Hyperoside attenuated LX-2 activation. (a) Western blotting analysis of α-SMA and collagen I. The relative expression of proteins was calculated according to the reference band of β-tubulin. (b) mRNA levels were quantitated by real-time PCR. The expression was analyzed by 2^-ΔΔCT method. 18s mRNA was used as a housekeeping gene (^∗means compared with the control group, P < 0.05; ^∗∗means compared with the control group, P < 0.001, n = 3).

Figure 4

(a) LX-2 cells were treated in the absence or presence of hyperoside with different concentration for 24 h. The cells were then stained with DCF-DA and subjected to fluorescence microscopy. (b) Intracellular ROS was detected with flow cytometry.

Figure 5

Hyperoside induces HSC apoptosis by blocking NF-κB activation and mediating NF-κB-dependent genes. (a) Hyperoside blocks NF-κB activation in Lx-2 cells. The effect of hyperoside on NF-κB DNA-binding activity in LX-2 cells was evaluated by ELISA. LX-2 cells were incubated for 48 hours in the absence or presence of TNF-α (20 ng/mL) and hyperoside (1 mM/L).
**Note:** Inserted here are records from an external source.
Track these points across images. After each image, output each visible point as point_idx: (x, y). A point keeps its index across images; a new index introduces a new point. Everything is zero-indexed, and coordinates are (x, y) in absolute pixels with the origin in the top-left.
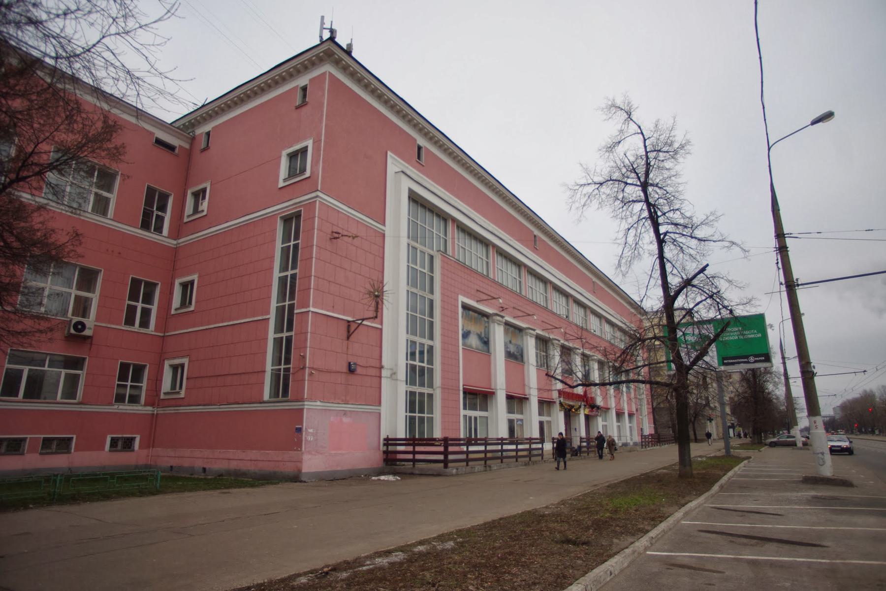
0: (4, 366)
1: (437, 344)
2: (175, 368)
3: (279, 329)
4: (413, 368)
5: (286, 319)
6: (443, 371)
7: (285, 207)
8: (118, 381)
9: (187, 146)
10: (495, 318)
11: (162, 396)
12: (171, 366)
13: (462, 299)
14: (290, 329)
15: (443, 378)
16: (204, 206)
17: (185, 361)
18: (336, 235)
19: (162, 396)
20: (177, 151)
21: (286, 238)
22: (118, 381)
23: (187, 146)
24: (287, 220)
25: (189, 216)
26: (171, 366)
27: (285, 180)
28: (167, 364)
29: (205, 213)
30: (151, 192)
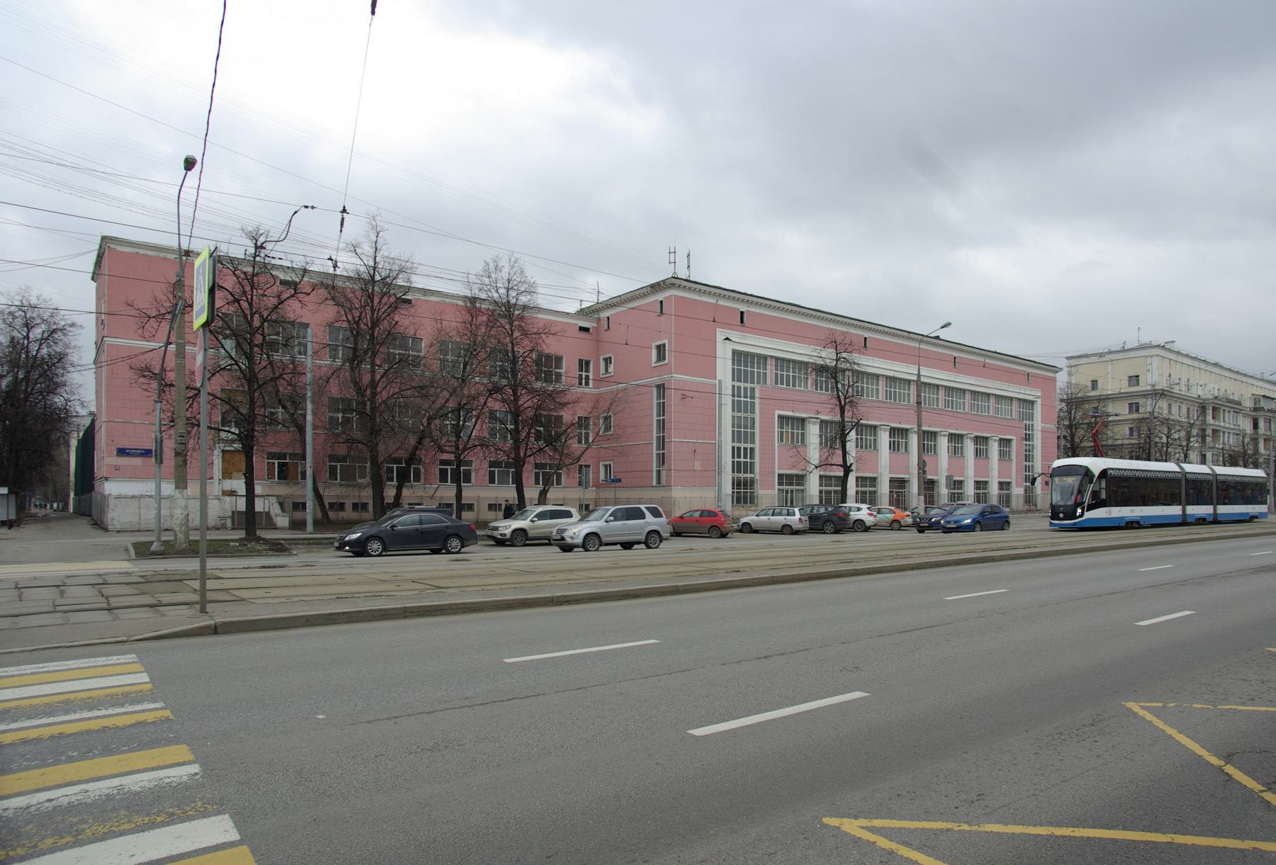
0: (774, 473)
1: (757, 446)
2: (606, 466)
3: (658, 449)
4: (739, 463)
5: (662, 443)
6: (761, 463)
7: (655, 380)
8: (447, 482)
9: (596, 325)
10: (810, 420)
11: (601, 482)
12: (603, 465)
13: (778, 412)
14: (663, 415)
15: (760, 467)
16: (611, 369)
17: (611, 463)
18: (684, 396)
19: (601, 482)
20: (591, 331)
21: (659, 397)
22: (447, 482)
23: (596, 325)
24: (658, 387)
25: (603, 374)
26: (603, 465)
27: (655, 363)
28: (601, 464)
29: (612, 374)
30: (581, 361)
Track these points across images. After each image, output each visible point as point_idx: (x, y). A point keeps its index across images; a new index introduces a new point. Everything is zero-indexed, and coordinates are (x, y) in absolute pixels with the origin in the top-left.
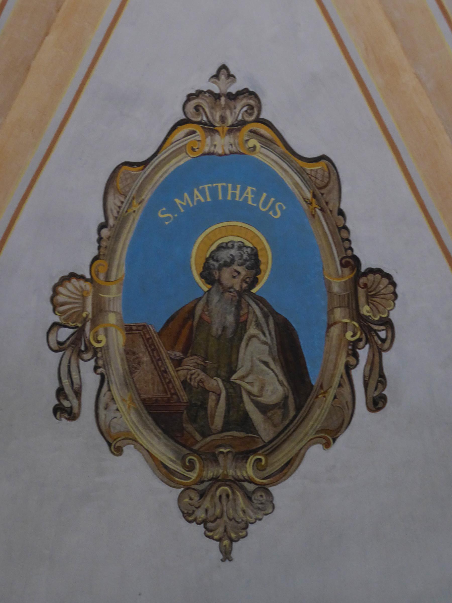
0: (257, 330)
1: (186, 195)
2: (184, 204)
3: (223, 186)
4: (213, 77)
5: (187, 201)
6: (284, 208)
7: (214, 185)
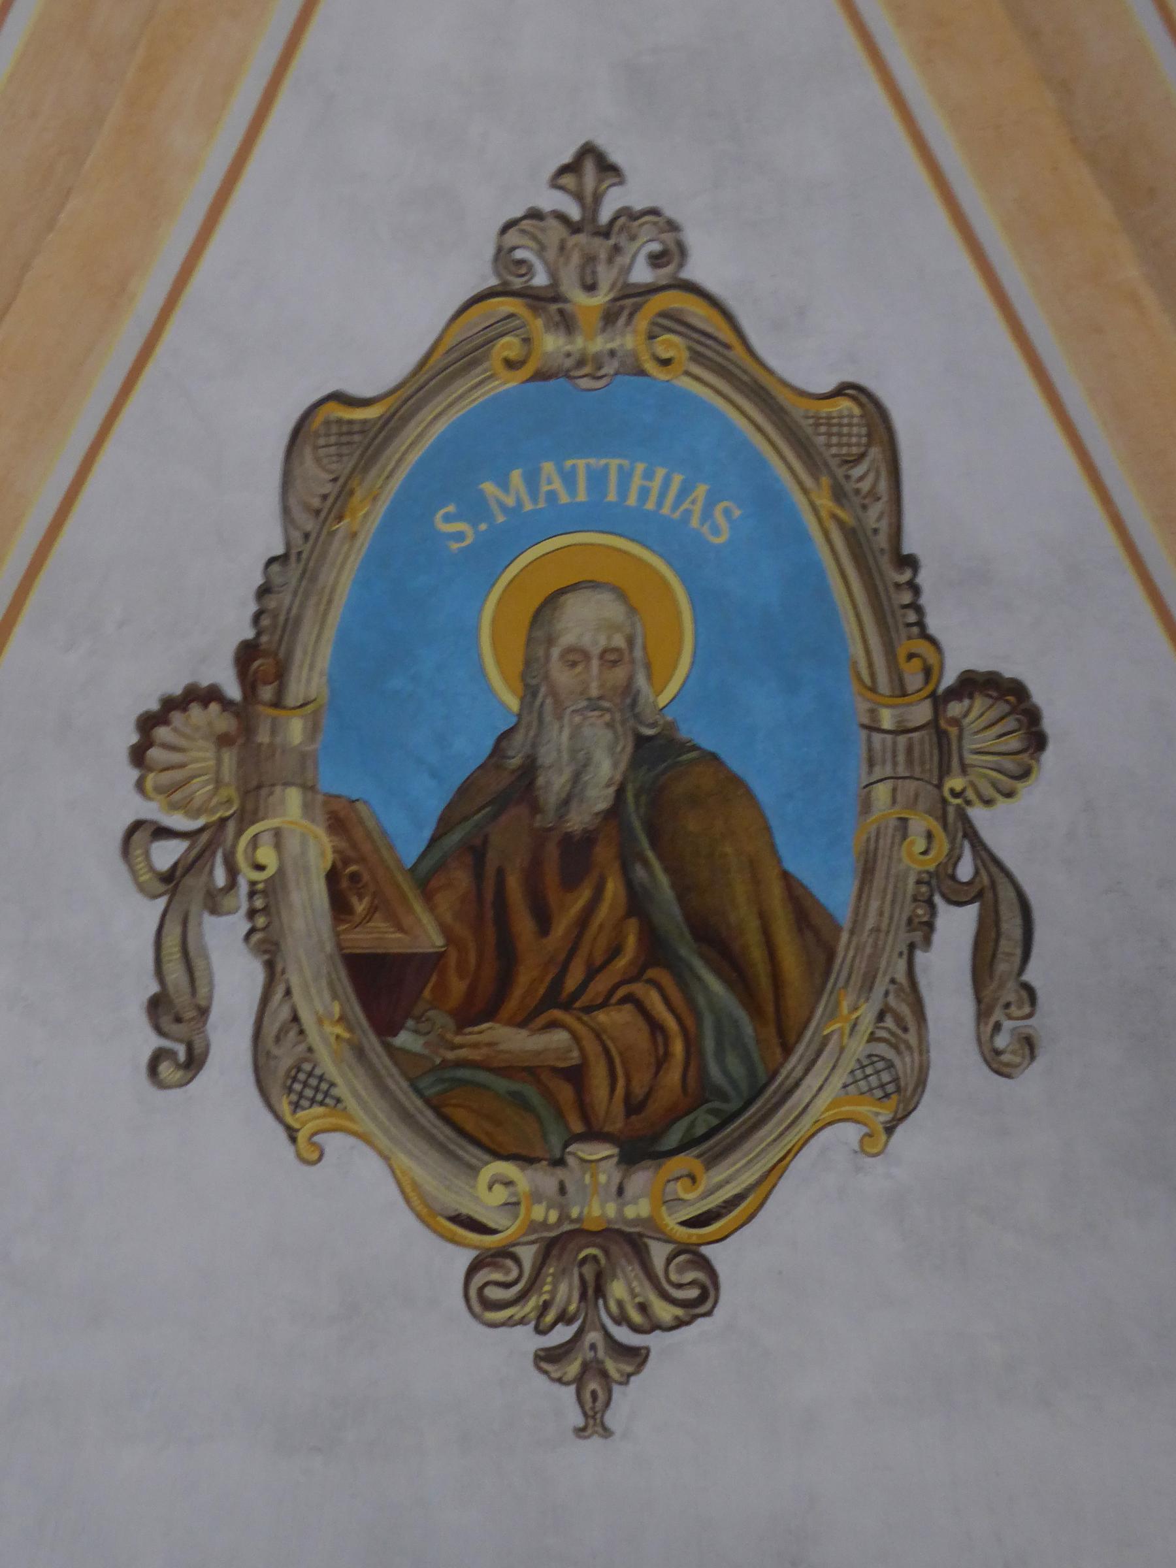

Nuclear protein was extracted and subjected to ELISA for measurement of NF-κB DNA-binding activity. (b) Relative expression of NF-κB mediating proapoptotic target genes. (c) Relative expression of NF-κB mediating antiapoptotic target genes (^∗means compared with the control group, P < 0.05; ^∗∗means compared with the control group, P < 0.001, n = 3).